O jogador Richarlison expôs em suas redes sociais uma disputa judicial envolvendo uma mansão avaliada em R$ 10 milhões, que teria sido adquirida por ele, [...]

O jogador Richarlison compartilhou em suas redes sociais, na terça-feira (30), detalhes de uma disputa judicial que envolve uma mansão e o senador Flávio Bolsonaro.
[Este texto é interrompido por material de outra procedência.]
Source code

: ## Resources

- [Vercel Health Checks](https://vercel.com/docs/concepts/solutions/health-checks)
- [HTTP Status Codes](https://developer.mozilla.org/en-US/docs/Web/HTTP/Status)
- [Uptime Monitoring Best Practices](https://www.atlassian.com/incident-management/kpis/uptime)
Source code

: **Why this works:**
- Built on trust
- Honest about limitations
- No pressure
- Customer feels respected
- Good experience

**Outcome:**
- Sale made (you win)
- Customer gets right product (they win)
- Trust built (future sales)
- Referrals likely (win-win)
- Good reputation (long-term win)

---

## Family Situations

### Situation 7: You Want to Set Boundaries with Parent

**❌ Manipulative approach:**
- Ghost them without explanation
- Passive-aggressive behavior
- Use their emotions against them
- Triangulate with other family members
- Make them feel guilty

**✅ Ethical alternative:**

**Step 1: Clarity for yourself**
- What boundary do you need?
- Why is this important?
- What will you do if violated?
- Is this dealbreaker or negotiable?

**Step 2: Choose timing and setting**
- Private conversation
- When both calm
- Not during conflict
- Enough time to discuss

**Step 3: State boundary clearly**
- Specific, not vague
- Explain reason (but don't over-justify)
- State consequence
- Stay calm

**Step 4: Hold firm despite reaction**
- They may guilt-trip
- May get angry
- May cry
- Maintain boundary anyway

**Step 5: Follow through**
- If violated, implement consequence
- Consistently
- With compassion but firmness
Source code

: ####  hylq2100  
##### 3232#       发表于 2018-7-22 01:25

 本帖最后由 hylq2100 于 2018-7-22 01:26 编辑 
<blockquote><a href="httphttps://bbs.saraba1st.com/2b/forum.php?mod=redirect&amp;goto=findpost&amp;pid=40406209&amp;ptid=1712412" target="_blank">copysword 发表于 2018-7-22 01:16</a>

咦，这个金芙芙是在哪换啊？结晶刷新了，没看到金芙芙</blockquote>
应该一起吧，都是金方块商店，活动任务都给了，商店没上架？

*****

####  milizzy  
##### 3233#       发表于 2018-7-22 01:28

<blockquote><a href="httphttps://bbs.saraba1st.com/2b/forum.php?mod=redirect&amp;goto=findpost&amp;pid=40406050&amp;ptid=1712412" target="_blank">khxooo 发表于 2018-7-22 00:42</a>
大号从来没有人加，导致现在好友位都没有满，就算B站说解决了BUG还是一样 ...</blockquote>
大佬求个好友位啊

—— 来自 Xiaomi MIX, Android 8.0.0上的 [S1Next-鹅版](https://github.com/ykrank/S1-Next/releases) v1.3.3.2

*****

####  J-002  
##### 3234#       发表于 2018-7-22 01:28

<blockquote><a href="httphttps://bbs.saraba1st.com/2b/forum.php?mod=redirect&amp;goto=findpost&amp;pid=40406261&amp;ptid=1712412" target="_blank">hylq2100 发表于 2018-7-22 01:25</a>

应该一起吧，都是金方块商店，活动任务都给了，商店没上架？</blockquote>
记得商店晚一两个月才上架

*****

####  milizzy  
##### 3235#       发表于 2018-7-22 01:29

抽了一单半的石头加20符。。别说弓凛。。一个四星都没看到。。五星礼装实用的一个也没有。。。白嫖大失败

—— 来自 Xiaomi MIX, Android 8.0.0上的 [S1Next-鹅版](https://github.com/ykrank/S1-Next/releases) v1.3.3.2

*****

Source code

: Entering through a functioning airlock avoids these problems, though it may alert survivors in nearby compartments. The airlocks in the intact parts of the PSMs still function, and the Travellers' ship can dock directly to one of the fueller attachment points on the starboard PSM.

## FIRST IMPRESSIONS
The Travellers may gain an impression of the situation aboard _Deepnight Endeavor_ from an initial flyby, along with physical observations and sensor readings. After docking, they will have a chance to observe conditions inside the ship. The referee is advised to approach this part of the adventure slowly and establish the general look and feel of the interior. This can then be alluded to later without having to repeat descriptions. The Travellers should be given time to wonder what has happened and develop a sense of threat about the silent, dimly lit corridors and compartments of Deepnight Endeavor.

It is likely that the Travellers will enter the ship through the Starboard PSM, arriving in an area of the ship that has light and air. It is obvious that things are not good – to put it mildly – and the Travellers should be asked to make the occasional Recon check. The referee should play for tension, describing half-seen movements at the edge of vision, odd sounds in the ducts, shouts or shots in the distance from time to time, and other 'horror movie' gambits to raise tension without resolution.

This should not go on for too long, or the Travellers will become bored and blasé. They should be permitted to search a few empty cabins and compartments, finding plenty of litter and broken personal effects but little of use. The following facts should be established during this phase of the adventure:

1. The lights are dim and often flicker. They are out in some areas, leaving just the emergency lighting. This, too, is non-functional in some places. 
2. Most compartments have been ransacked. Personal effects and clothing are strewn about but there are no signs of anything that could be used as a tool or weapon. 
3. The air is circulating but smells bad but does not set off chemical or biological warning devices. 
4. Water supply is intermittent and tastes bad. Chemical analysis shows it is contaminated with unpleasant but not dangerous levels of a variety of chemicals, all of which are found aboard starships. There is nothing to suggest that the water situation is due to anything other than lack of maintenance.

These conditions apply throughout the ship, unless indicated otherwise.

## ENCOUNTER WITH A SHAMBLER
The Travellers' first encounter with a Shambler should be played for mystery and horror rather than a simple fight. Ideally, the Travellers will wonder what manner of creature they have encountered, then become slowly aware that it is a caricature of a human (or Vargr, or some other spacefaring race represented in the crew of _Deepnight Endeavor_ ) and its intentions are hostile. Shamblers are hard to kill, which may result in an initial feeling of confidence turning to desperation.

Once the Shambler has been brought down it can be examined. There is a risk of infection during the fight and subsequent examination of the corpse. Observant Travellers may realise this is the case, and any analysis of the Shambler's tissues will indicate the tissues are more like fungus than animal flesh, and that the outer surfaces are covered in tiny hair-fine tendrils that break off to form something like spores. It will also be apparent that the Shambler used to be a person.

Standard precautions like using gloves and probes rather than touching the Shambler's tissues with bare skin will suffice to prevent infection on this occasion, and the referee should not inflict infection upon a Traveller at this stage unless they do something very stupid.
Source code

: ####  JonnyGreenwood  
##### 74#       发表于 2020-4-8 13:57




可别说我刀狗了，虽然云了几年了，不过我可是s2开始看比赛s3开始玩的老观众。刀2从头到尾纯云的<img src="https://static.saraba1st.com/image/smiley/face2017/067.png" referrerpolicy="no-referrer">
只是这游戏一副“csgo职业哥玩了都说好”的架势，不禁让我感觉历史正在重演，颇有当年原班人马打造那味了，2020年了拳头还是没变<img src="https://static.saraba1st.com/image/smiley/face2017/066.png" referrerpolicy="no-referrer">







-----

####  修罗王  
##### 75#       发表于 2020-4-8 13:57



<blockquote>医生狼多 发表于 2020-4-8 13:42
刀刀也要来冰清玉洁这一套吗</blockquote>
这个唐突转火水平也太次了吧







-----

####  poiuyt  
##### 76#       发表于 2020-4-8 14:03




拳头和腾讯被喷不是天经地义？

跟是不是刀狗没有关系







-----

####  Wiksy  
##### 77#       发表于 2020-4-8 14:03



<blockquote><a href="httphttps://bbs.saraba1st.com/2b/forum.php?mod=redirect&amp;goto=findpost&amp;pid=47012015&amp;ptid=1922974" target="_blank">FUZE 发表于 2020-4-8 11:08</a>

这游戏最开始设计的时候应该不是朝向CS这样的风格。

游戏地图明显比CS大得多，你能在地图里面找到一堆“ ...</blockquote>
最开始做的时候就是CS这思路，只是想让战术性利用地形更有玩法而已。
O atleta declarou que investiu aproximadamente R$ 10 milhões na compra do imóvel, mas que perdeu o direito de posse e não recebeu o valor de volta.

A revelação da disputa surgiu após a influenciadora e advogada imobiliária Ana Paula Zantut divulgar um vídeo, no qual relata que Richarlison e seu empresário, Renato Velasco, adquiriram a propriedade localizada em Angra dos Reis. Ana Paula explica que, dois anos após a compra, o advogado de Flávio Bolsonaro, Willer Tomaz, teria conseguido a posse do imóvel.

Richarlison afirmou: "Realmente, gastei em torno de 10 milhões lá e simplesmente me tomaram. Estou até hoje sem receber a minha grana". A disputa judicial agora gira em torno da posse do imóvel, e a advogada Ana Paula Zantut acrescenta que o jogador teria adquirido a propriedade diretamente do legítimo proprietário. No entanto, um registro de venda de posse datado de 1968 está sendo utilizado para justificar a posse adquirida posteriormente pela outra parte.

"O que está sendo discutido não é apenas a posse, mas a legalidade dessa posse. Se um contrato foi simulado e induz o outro a erro, ele pode ser anulado", esclarece a especialista. A discussão se concentra na legalidade do contrato que, se firmado irregularmente, pode resultar na devolução da propriedade a Richarlison e seu empresário.

O senador Flávio Bolsonaro é mencionado no caso devido à sua relação com a situação que originou a disputa judicial, além de sua conexão com o advogado que reivindica a posse da mansão. Em 2020, Flávio teria visitado a propriedade na Ilha Comprida e demonstrado interesse, mas ao saber da venda do imóvel ao jogador, sua visita à mansão foi uma tentativa de entender a situação, levando-o a ser convocado como testemunha no processo.

Na ocasião, Flávio Bolsonaro declarou publicamente que não possuía relações financeiras vinculadas ao imóvel ou à disputa e que sua amizade com Willer Tomaz não implicava em envolvimentos financeiros no caso.